**Problem requirements**: Carry on the forum thread about preferring male or female pets from the point where it stops.

# Does anyone else tend to be picky about the gender of their pets?



## finnfinnfriend (Feb 3, 2012)

I prefer to have boy pets and I have no idea why.....anyone else like this?

PS: If I get a girl pet, I love it just as much, but if given the choice I choose boys...:dunno:


----------



## purplemuffin (Aug 12, 2010)

I'm picky with some pets. With cats and dogs, boys and girls have very different personalities. While girls can be just as sweet as boys, the boys have a certain laid back quality that is just charming. I have had both and I prefer boys to chill out with, but girl dogs can be quite goofy and fun.

With tarantulas I prefer girls because..well, they live longer! Depending on the species a male could live a max of two years while the female could live 15! 

For reptiles..males don't lay eggs! That's a plus, no worries about egg binding. 

Though of course it all depends on the animal.  Sometimes a girl will call to me~And sometimes a boy will call to me.


----------



## thekoimaiden (Oct 19, 2011)

Interesting question. It depends for me. I will always chose a female dog over a male one. I don't want the yard and bushes to be burned up by little boys lifting their legs all over. That doesn't fly with me. For cats it doesn't really matter. It depends more on personality. I would rather have a snugglepuss over a sourpuss. But if I had to chose between a male and female cat with the same personality I would go with the female again due to the risk of territory-marking behaviour. If I ever got a small animal I would probably go with a male because they are easier to neuter.


----------



## Inga (Jun 8, 2010)

finnfinnfriend said:


> I prefer to have boy pets and I have no idea why.....anyone else like this?
> 
> PS: If I get a girl pet, I love it just as much, but if given the choice I choose boys...:dunno:


I am the polar opposite. I always pick girls if given a choice. My heart dog was a girl. I currently have 2 boys but only because one was supposed to be a foster and once I got some crappy applications for him, I decided his place was here forever. The other one is a show dog and the breeder just gave me a deal I couldn't pass on. So now, I have 2 boys but still prefer girls. I got a female cat recently to help balance the scales. ha ha


----------



## JBosley (Jan 28, 2012)

I am :-D And so is my Mother. She is pro females and I am pro males! I generally find male animals more affectionate  Where as my Mother thinks males are gross haha.

Granted I'd take a male or female any day! I just love animals.


----------



## betta lover1507 (Aug 6, 2011)

**Data excerpts**:

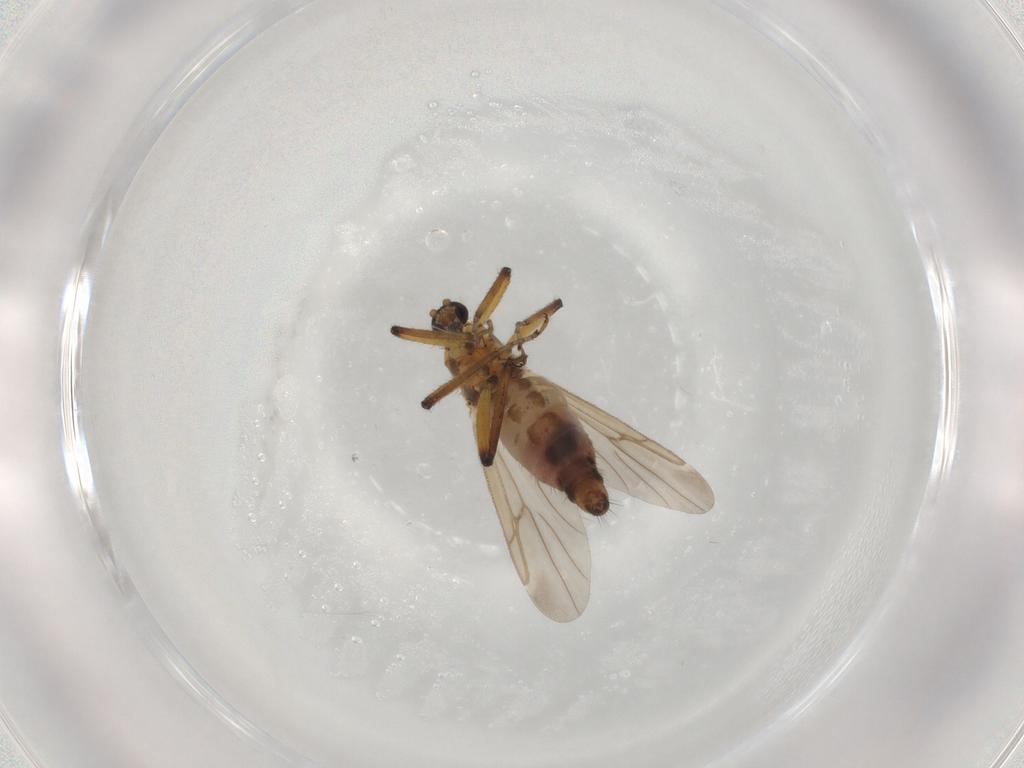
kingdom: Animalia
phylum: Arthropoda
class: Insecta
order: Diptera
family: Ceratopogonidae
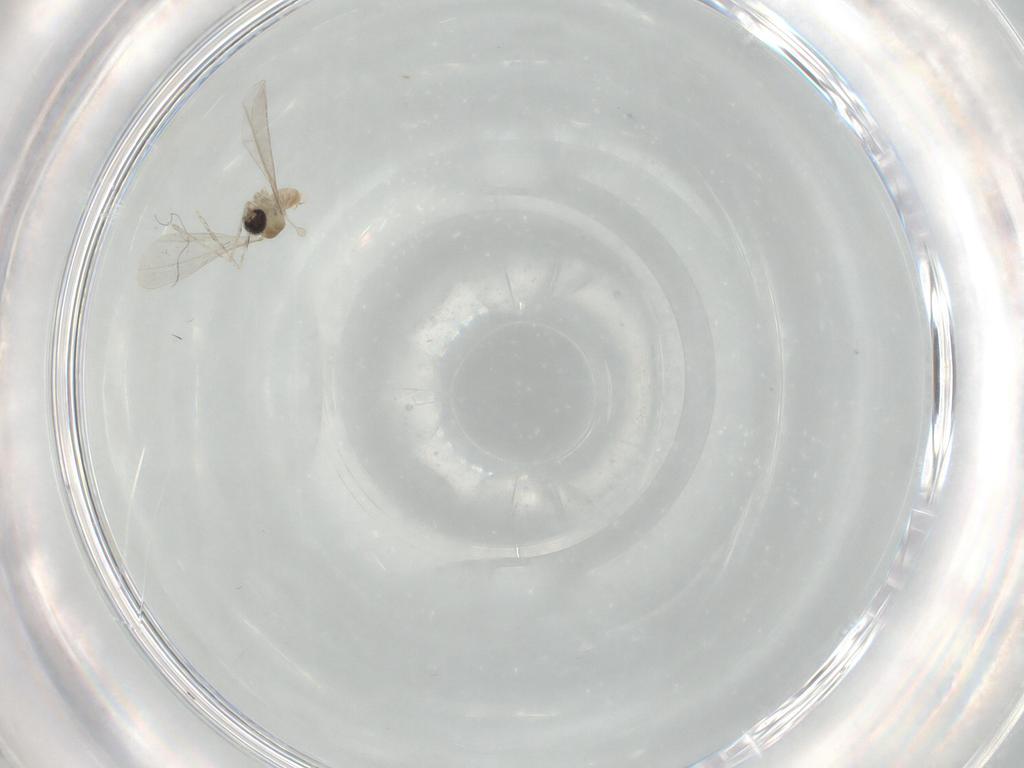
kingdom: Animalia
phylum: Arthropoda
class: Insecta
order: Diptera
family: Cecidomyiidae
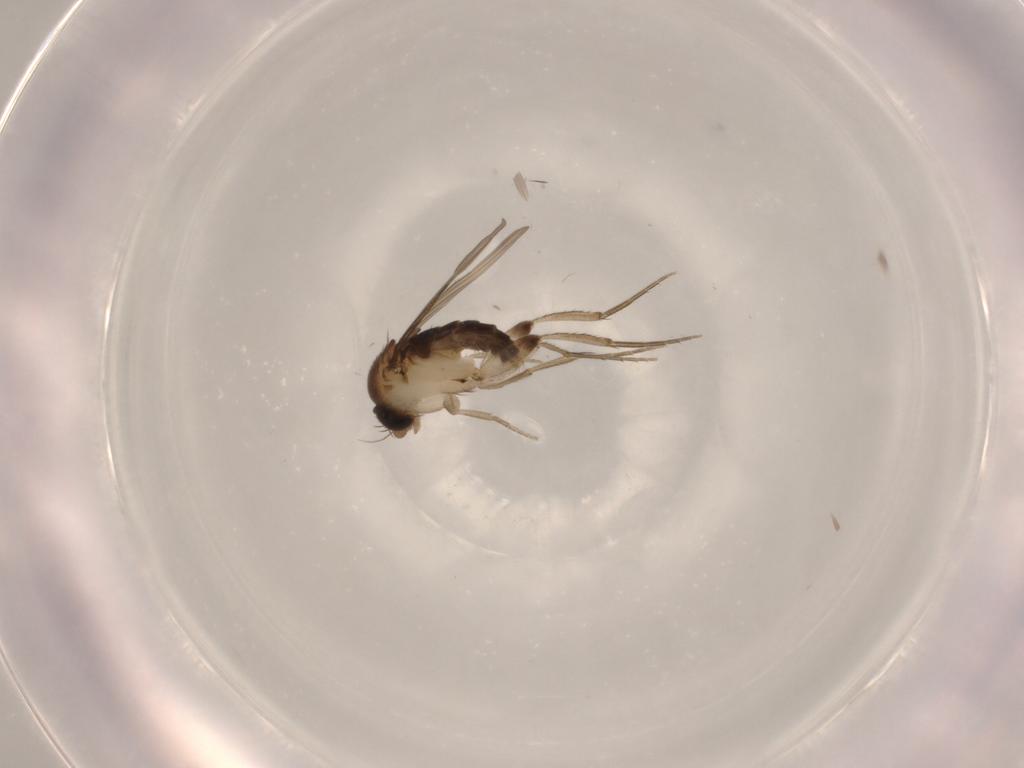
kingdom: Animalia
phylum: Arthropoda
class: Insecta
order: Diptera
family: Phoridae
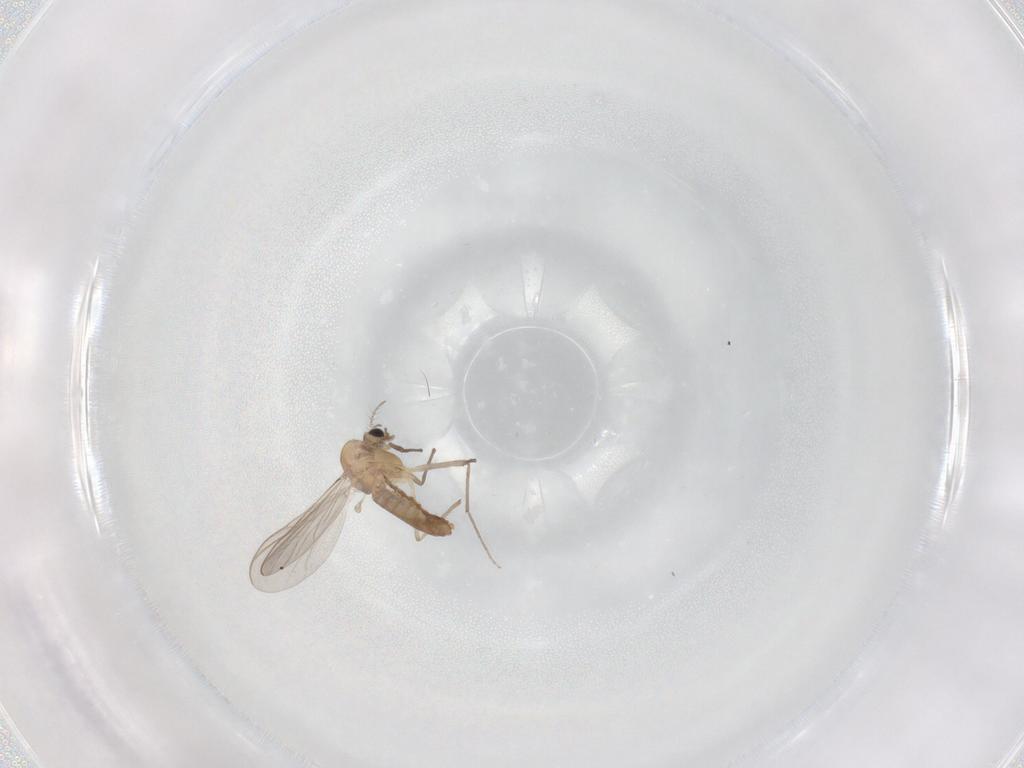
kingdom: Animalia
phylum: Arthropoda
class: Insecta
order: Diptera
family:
---
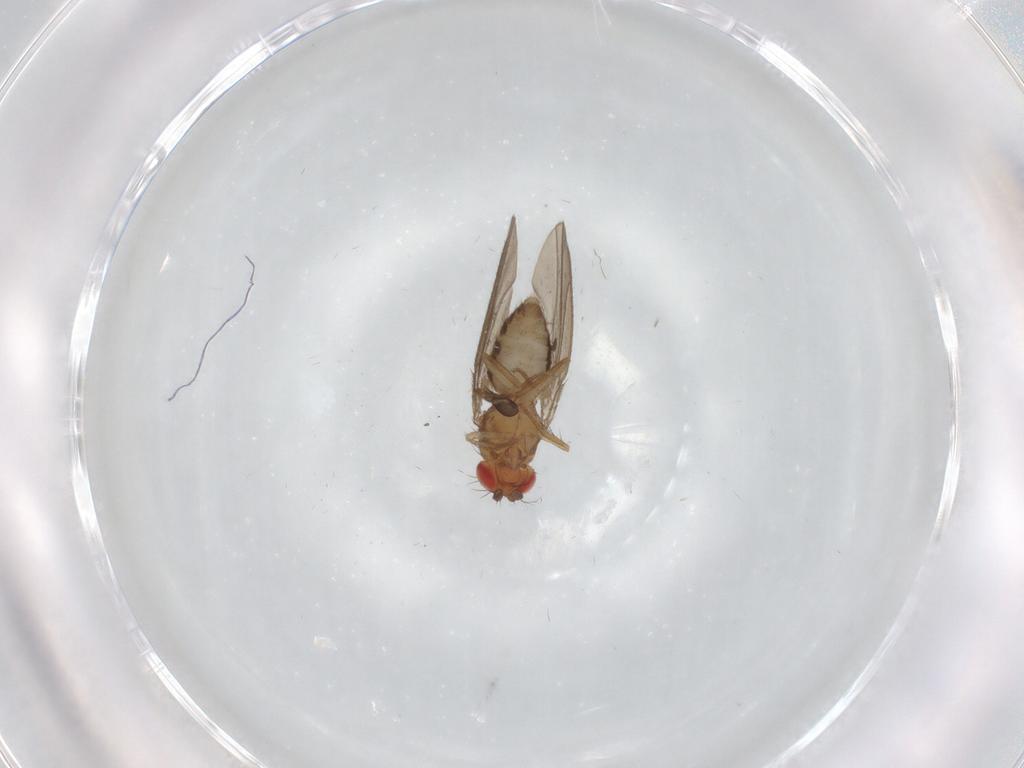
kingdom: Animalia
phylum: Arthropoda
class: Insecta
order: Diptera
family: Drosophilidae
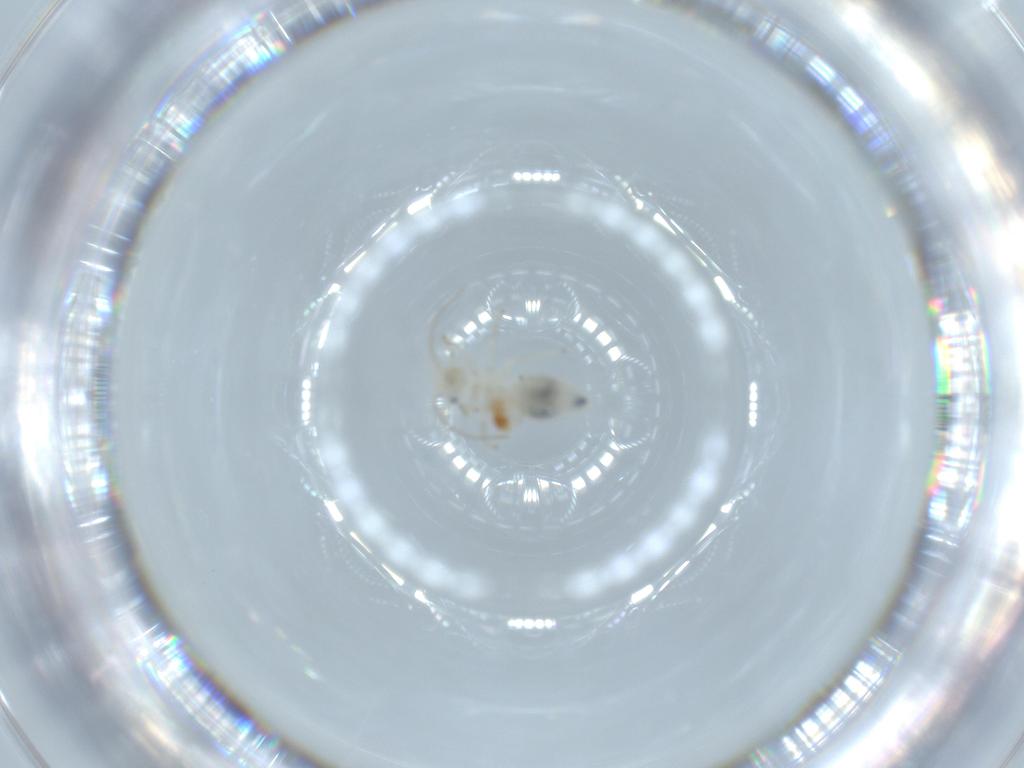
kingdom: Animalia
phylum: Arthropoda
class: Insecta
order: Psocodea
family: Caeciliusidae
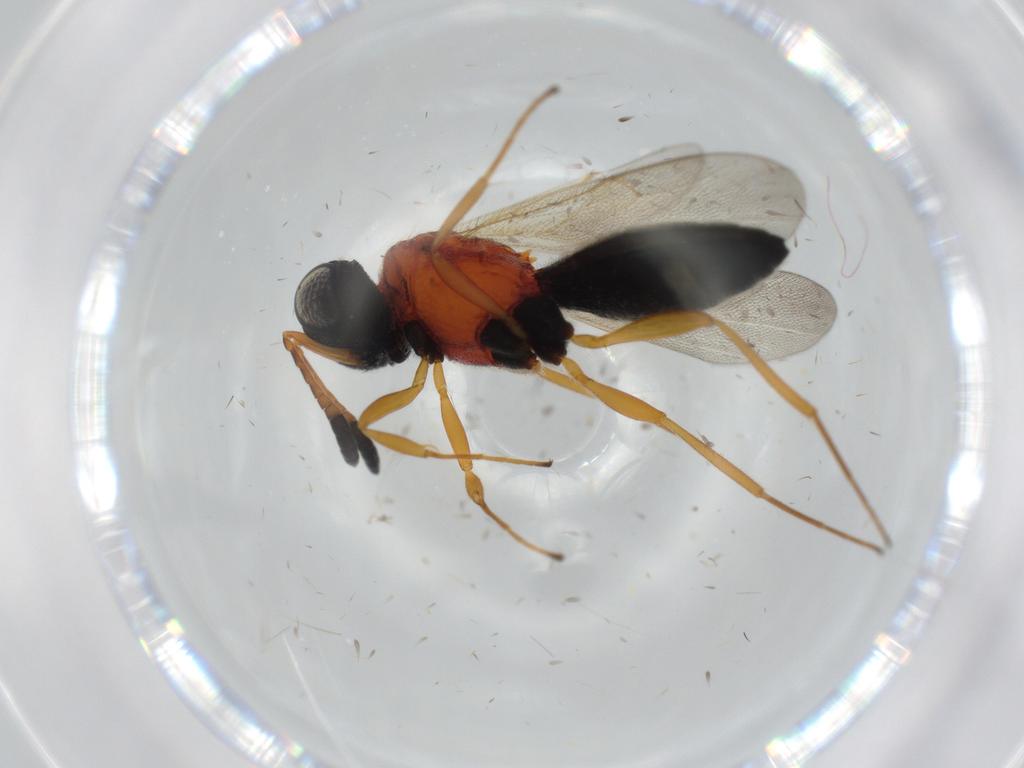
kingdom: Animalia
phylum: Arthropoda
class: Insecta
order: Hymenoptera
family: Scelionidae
* * *
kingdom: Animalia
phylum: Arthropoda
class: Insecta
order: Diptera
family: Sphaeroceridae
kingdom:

**The result**:
i pick boy snakes since they tend to stay smaller and less aggresive as females  and boy cats less annoying and more lazy :3
i never owned a girl dog :| only a boy dog


----------



## bettafish15 (Oct 3, 2010)

I'm more partial to girls. The only boys in my house are one of my cats, my 4 betta males, and my hamster, who was free so I didnt get to choose. My other two cats and 7 bettas are female 

I prefer female dogs, as males seem to be more annoying to me for some reason, always doin' tha dirty on my leg and being harder to train.


----------



## Spook (Dec 30, 2011)

I don't know why, but I pretty much always prefer male pets! They just seem a lot more laid back, and I've never been able to bond with a girl dog or cat like I have with the boys.  I had two female rats and a female cat, all of whom I loved dearly -- but they were all more aloof and kept more to themselves then my male pets ever did, and I'd definitely pick a male over a female if given the chance.

I have to say though, I think I love my male and female Betta equally! Though at this point I almost think I love my girls just a smidge more, because my boy's tail biting habits have me at the end of my rope! ):


----------



## finnfinnfriend (Feb 3, 2012)

bettafish15 said:


> males seem to be more annoying to me for some reason, always doin' tha dirty on my leg and being harder to train.


:rofl:


----------



## Zappity (Oct 15, 2011)

I am  Depends on the animal, though.
For dogs, I'd pick a girl. I've only ever had one girl dog, all the others are boys. (not really like I had a choice, Mom got them b4 I was born xD)
For birds, I'd pick a boy. Girls are grumpy xD
Fish, I don't care. I've only ever had 1 girl that I'm aware of.


----------



## Rosso1011 (Nov 13, 2011)

This is a really tough question for me. For dogs, it depends on the breed. If I'm looking for a guard dog, I'll pick a male. If I'm looking for a lapdog, female. 
For rats, I prefer females because they tend to be more active and don't tend to smell as much. 
As for bettas, no preference yet since I have yet to own a female.


----------



## lorax84 (Nov 3, 2010)

I prefer my dogs to be females. Most other pets I don't care. With fish I usually hope there are both males and female so I have a chance to breed them.


----------



## fishman12 (Sep 1, 2010)

I prefer male to female. I'm a guy so I guess I relate to the males better.


----------



## Zappity (Oct 15, 2011)

fishman12 said:


> I prefer male to female. I'm a guy so I guess I relate to the males better.


And I'm a girl so I relate to girls better  I'm the same way.


----------



## EimajElocin (Feb 2, 2012)

If given the choice, 9 times out of 10, female. Especially in dogs. I can't stand it when boys always lift their leg on flowers and everything, haha. Though I have rescued male dogs before.

When it comes to fish, it doesn't matter.


----------



## Bombalurina (Oct 10, 2011)

It depends on the pet. For rats, I prefer boys. I've never found them to smell (could have something to do with the daily cleanings ) because they are such laid-back squishes. I love nothing more than when I am sitting in my favourite chair and my fat boy Hyde waddles up my chest and plonks himself down in *his* special spot on my right shoulder.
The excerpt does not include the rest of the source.